┌─ DATASET EXCERPTS
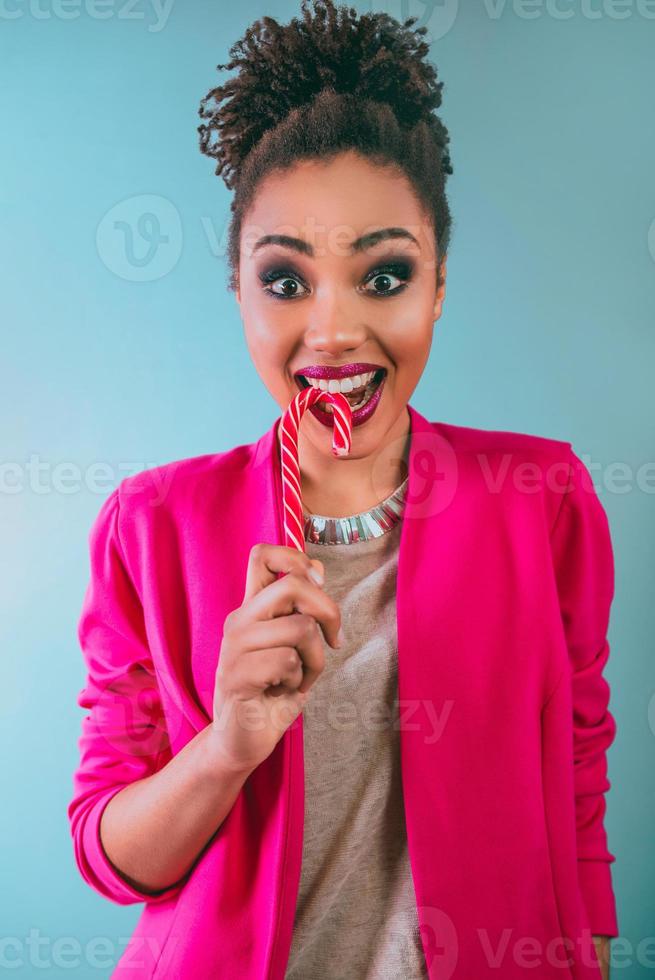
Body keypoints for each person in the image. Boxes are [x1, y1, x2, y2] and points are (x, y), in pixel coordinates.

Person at [67, 1, 618, 977]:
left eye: (384, 273)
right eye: (285, 280)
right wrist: (227, 743)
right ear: (236, 286)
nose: (331, 331)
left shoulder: (544, 496)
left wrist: (593, 951)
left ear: (438, 283)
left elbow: (577, 767)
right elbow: (111, 857)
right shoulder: (150, 527)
└─
Look through the records for the string "right". Copy every line that has it.

▶ [RESPONSE]
right eye: (285, 280)
right wrist: (227, 743)
right ear: (236, 286)
right elbow: (111, 857)
right shoulder: (150, 527)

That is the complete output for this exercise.